We used a screening strategy to test for reprogramming factors for the conversion of human cardiac progenitor cells (CPCs) into Pacemaker-like cells. Human transcription factors SHOX2, TBX3, TBX5, TBX18, and the channel protein HCN2, were transiently induced as single factors and in trio combinations into CPCs, first transduced with the connexin 30.2 (CX30.2) mCherry reporter. Following screens for reporter CX30.2 mCherry gene activation and FACS enrichment, we observed the definitive expression of many pacemaker specific genes; including, CX30.2, KCNN4, HCN4, HCN3, HCN1, and SCN3b. These findings suggest that the SHOX2, HCN2, and TBX5 (SHT5) combination of transcription factors is a much better candidate in driving the CPCs into Pacemaker-like cells than other combinations and single transcription factors. Additionally, single-cell RNA sequencing of SHT5 mCherry+ cells revealed cellular enrichment of pacemaker specific genes including TBX3, KCNN4, CX30.2, and BMP2, as well as pacemaker specific potassium and calcium channels (KCND2, KCNK2, and CACNB1). In addition, similar to human and mouse sinoatrial node (SAN) studies, we also observed the down-regulation of NKX2.5. Patch-clamp recordings of the converted Pacemaker-like cells exhibited HCN currents demonstrated the functional characteristic of pacemaker cells. These studies will facilitate the development of an optimal Pacemaker-like cell-based therapy within failing hearts through the recovery of SAN dysfunction.
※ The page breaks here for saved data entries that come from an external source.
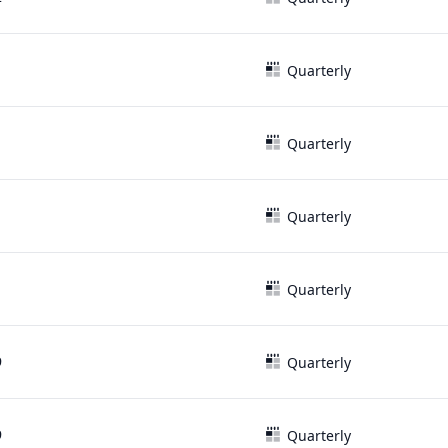
1
Quarterly
1
Quarterly
1
Quarterly
1
Quarterly
9
Quarterly
9
Quarterly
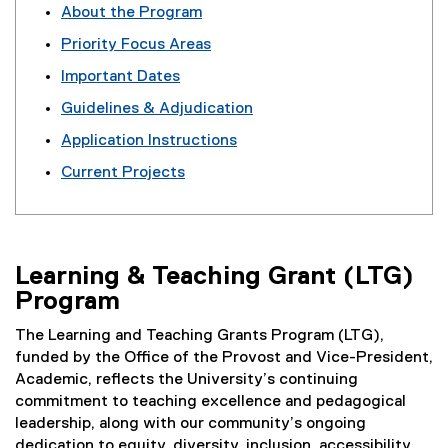
About the Program
n
Priority Focus Areas
g
Important Dates
&
Guidelines & Adjudication
T
Application Instructions
e
Current Projects
a
c
h
Learning & Teaching Grant (LTG)
i
Program
n
The Learning and Teaching Grants Program (LTG),
g
funded by the Office of the Provost and Vice-President,
G
Academic, reflects the University’s continuing
commitment to teaching excellence and pedagogical
r
leadership, along with our community’s ongoing
dedication to equity, diversity, inclusion, accessibility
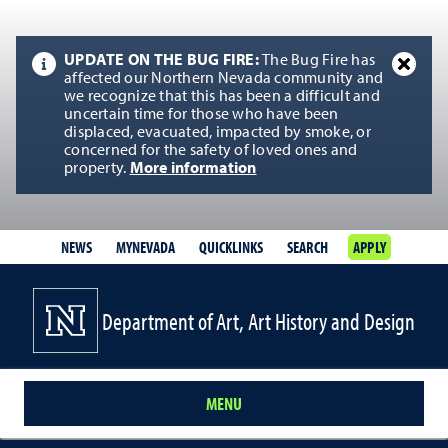
UPDATE ON THE BUG FIRE:
The Bug Fire has
affected our Northern Nevada community and
we recognize that this has been a difficult and
uncertain time for those who have been
displaced, evacuated, impacted by smoke, or
concerned for the safety of loved ones and
property.
More information
NEWS
MYNEVADA
QUICKLINKS
SEARCH
APPLY
Department of Art, Art History and Design
MENU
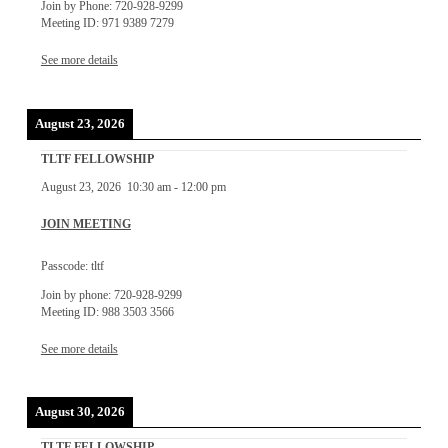
Join by Phone: 720-928-9299
Meeting ID: 971 9389 7279
See more details
August 23, 2026
TLTF FELLOWSHIP
August 23, 2026
10:30 am
-
12:00 pm
JOIN MEETING
Passcode: tltf
Join by phone: 720-928-9299
Meeting ID: 988 3503 3566
See more details
August 30, 2026
TLTF FELLOWSHIP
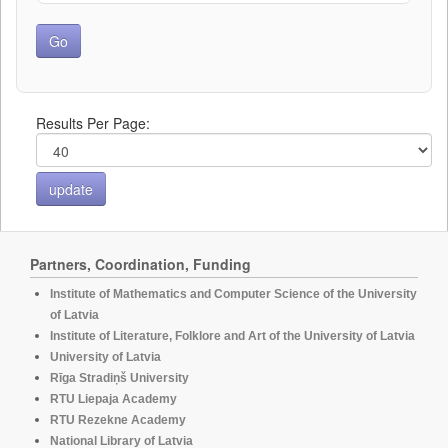
Results Per Page:
Partners, Coordination, Funding
Institute of Mathematics and Computer Science of the University
of Latvia
Institute of Literature, Folklore and Art of the University of Latvia
University of Latvia
Rīga Stradiņš University
RTU Liepaja Academy
RTU Rezekne Academy
National Library of Latvia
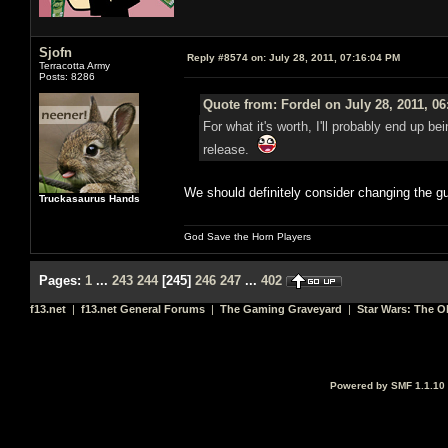
Sjofn
Reply #8574 on:
July 28, 2011, 07:16:04 PM
Terracotta Army
Posts: 8286
Quote from: Fordel on July 28, 2011, 0
For what it's worth, I'll probably end up be
release.
We should definitely consider changing the gu
Truckasaurus Hands
God Save the Horn Players
Pages:
1
...
243
244
[
245
]
246
247
...
402
f13.net
|
f13.net General Forums
|
The Gaming Graveyard
|
Star Wars: The O
Powered by SMF 1.1.10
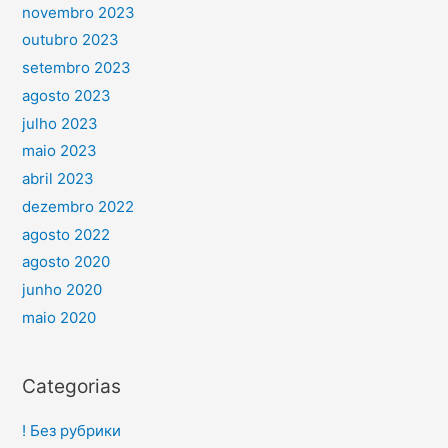
novembro 2023
outubro 2023
setembro 2023
agosto 2023
julho 2023
maio 2023
abril 2023
dezembro 2022
agosto 2022
agosto 2020
junho 2020
maio 2020
Categorias
! Без рубрики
我们使用了一种筛选策略来测试将人类心脏祖细胞（CPC）转换为起搏器样细胞的重编程因子。人类转录因子SHOX2，TBX3，TBX5，TBX18和通道蛋白HCN2作为单一因子被瞬时诱导，并以三重组合的形式被导入CPC，首先由连接蛋白30.2（CX30.2）mCherry报告员转导。筛选记者CX30.2 mCherry基因激活和FACS富集后，我们观察到了许多起搏器特异性基因的确定表达。其中，CX30.2，KCNN4，HCN4，HCN3，HCN1和SCN3b。这些发现表明，与其他组合和单个转录因子相比，转录因子的SHOX2，HCN2和TBX5（SHT5）组合是将CPC驱入Pacemaker样细胞的更好候选者。此外，SHT5 mCherry +细胞的单细胞RNA测序揭示了起搏器特异性基因（包括TBX3，KCNN4，CX30.2和BMP2）以及起搏器特异性钾和钙通道（KCND2，KCNK2和CACNB1）的细胞富集性。此外，类似于人和小鼠窦房结（SAN）的研究，我们还观察到NKX2.5的下调。转换后的起搏器样细胞的膜片钳记录显示HCN电流证明了起搏器细胞的功能特征。这些研究将通过SAN功能障碍的恢复，促进在衰竭心脏内开发最佳的基于Pacemaker样细胞的疗法。